Curation is the process where you find and assess your existing content. Many organizations have a lot of content, but they do not necessarily know where it all is, how up-to-date it is, and whether or not it is still useful. Locating the content is the first step of content curation. Often, other groups in the organization have created content that needs to be part of your strategy. Sometimes writers forget to check in the latest version and have things on their desktop. Things happen. Content gets lost or misplaced or misfiled. Once you have located the content, you need to decide how to act on it. The first decision is whether or not you will move the existing content into the new system. To Move or Not to Move

Decisions on content are largely based on your company’s needs and goals. Some companies pick new content to use as the starting point for their digital transformation. They leave the old content behind, stored in a legacy system, and use the new architecture for new projects as they come up. Some companies need to move all their existing content into the new system. Most companies have a combination of content that needs to be moved and content that does not. If you have a lot of content and the task is particularly daunting, I suggest you follow the 80/20 rule. Start with the 20% of the content that is used 80% of the time. Work on the most important content first. Once that is done, reassess and do it again. Select the 20% of the remaining content that is used 80% of the time (of all remaining content). And so on. Arpita: In short, it really depends on an organization and how they operate to transform all their old and new content or not. Val: Correct! That’s the final step of this journey: Content Transformation.

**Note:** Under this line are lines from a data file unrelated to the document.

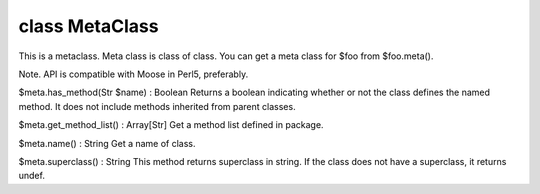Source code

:class MetaClass
================

This is a metaclass. Meta class is class of class.
You can get a meta class for $foo from $foo.meta().

Note. API is compatible with Moose in Perl5, preferably.
 

$meta.has_method(Str $name) : Boolean
Returns a boolean indicating whether or not the class defines the named method.
It does not include methods inherited from parent classes.
 

$meta.get_method_list() : Array[Str]
Get a method list defined in package.
 

$meta.name() : String
Get a name of class.
 

$meta.superclass() : String
This method returns superclass in string.
If the class does not have a superclass, it returns undef.
 


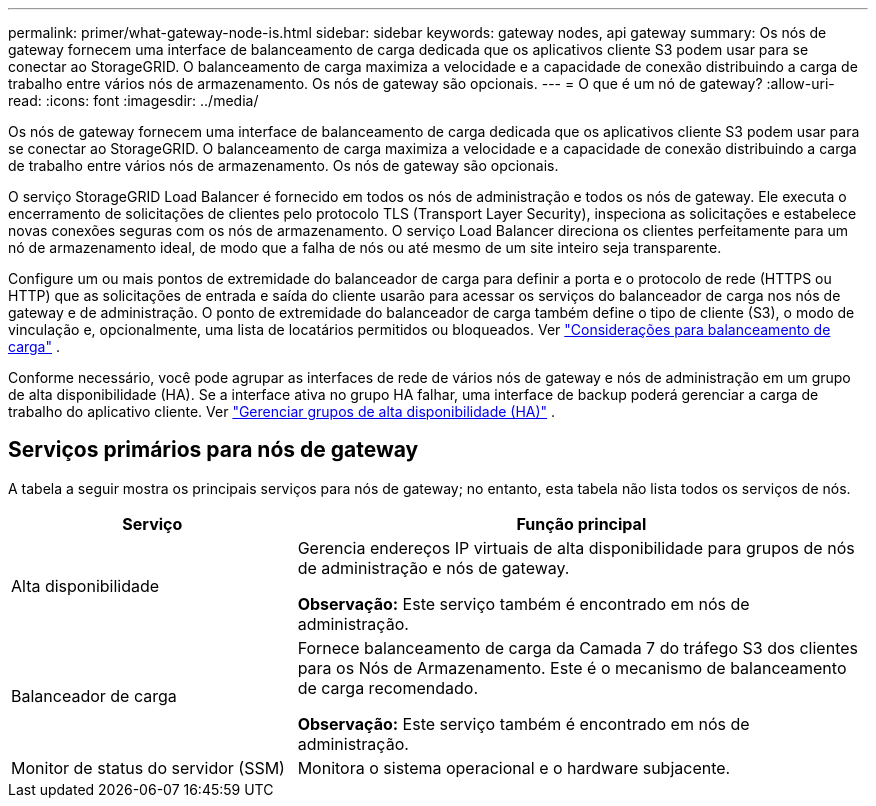 ---
permalink: primer/what-gateway-node-is.html 
sidebar: sidebar 
keywords: gateway nodes, api gateway 
summary: Os nós de gateway fornecem uma interface de balanceamento de carga dedicada que os aplicativos cliente S3 podem usar para se conectar ao StorageGRID.  O balanceamento de carga maximiza a velocidade e a capacidade de conexão distribuindo a carga de trabalho entre vários nós de armazenamento.  Os nós de gateway são opcionais. 
---
= O que é um nó de gateway?
:allow-uri-read: 
:icons: font
:imagesdir: ../media/


[role="lead"]
Os nós de gateway fornecem uma interface de balanceamento de carga dedicada que os aplicativos cliente S3 podem usar para se conectar ao StorageGRID.  O balanceamento de carga maximiza a velocidade e a capacidade de conexão distribuindo a carga de trabalho entre vários nós de armazenamento.  Os nós de gateway são opcionais.

O serviço StorageGRID Load Balancer é fornecido em todos os nós de administração e todos os nós de gateway.  Ele executa o encerramento de solicitações de clientes pelo protocolo TLS (Transport Layer Security), inspeciona as solicitações e estabelece novas conexões seguras com os nós de armazenamento.  O serviço Load Balancer direciona os clientes perfeitamente para um nó de armazenamento ideal, de modo que a falha de nós ou até mesmo de um site inteiro seja transparente.

Configure um ou mais pontos de extremidade do balanceador de carga para definir a porta e o protocolo de rede (HTTPS ou HTTP) que as solicitações de entrada e saída do cliente usarão para acessar os serviços do balanceador de carga nos nós de gateway e de administração.  O ponto de extremidade do balanceador de carga também define o tipo de cliente (S3), o modo de vinculação e, opcionalmente, uma lista de locatários permitidos ou bloqueados. Ver link:../admin/managing-load-balancing.html["Considerações para balanceamento de carga"] .

Conforme necessário, você pode agrupar as interfaces de rede de vários nós de gateway e nós de administração em um grupo de alta disponibilidade (HA).  Se a interface ativa no grupo HA falhar, uma interface de backup poderá gerenciar a carga de trabalho do aplicativo cliente. Ver link:../admin/managing-high-availability-groups.html["Gerenciar grupos de alta disponibilidade (HA)"] .



== Serviços primários para nós de gateway

A tabela a seguir mostra os principais serviços para nós de gateway; no entanto, esta tabela não lista todos os serviços de nós.

[cols="1a,2a"]
|===
| Serviço | Função principal 


 a| 
Alta disponibilidade
 a| 
Gerencia endereços IP virtuais de alta disponibilidade para grupos de nós de administração e nós de gateway.

*Observação:* Este serviço também é encontrado em nós de administração.



 a| 
Balanceador de carga
 a| 
Fornece balanceamento de carga da Camada 7 do tráfego S3 dos clientes para os Nós de Armazenamento.  Este é o mecanismo de balanceamento de carga recomendado.

*Observação:* Este serviço também é encontrado em nós de administração.



 a| 
Monitor de status do servidor (SSM)
 a| 
Monitora o sistema operacional e o hardware subjacente.

|===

Step 3: Transform the content for the new architecture: converting content

Unless your legacy content is already in the target format (for example, DITA), all legacy content that needs to be moved to the new system will need to have the file format converted. For example, MS Word .DOCX files, FrameMaker .FM files, Adobe Indesign .IDD files, all need to be converted. There are companies who have specialized software they use to bulk convert large amounts of content. File formats are changed, the underlying format structure is changed, even variables, conditions, and cross-references can be converted. Often though, there is content that needs more than just file conversion. This content needs to be tweaked or rewritten. That is called content transformation. Arpita: How does an organization maintain this newly transformed content, what are the best practices around it? Val: Once the content has been transformed, it is important to maintain the hygiene by adopting the best practices to monitor and check the new content operation model for reuse:

Write in small chunks. The longer your chunk of content is, the less likely it will be reusable. On the other hand, shorter and more focused chunks of content are easier to reuse in a variety of settings.
Standardize terminology. It is so important that I want to repeat it here. In order to make content reusable, we must use the same words to describe the same thing.
Avoid dependent language. Because each chunk of content must stand on its own, you need to stay far away from dependent language. Dependent language includes:

A chunk of content that refers to another chunk of content
A chunk of content that requires users to read another chunk to understand this one
Words that anchor the content in time or space

Summary

Digital transformation involves many things: new tools, new processes, and new ways of publishing. At the heart of digital transformation is content. By taking a content-first approach, your digital transformation project will be faster, easier to achieve and will yield long-term results. Arpita: Thank you Val for sharing your comprehensive method on intelligent content transformation! Val: Thank you too!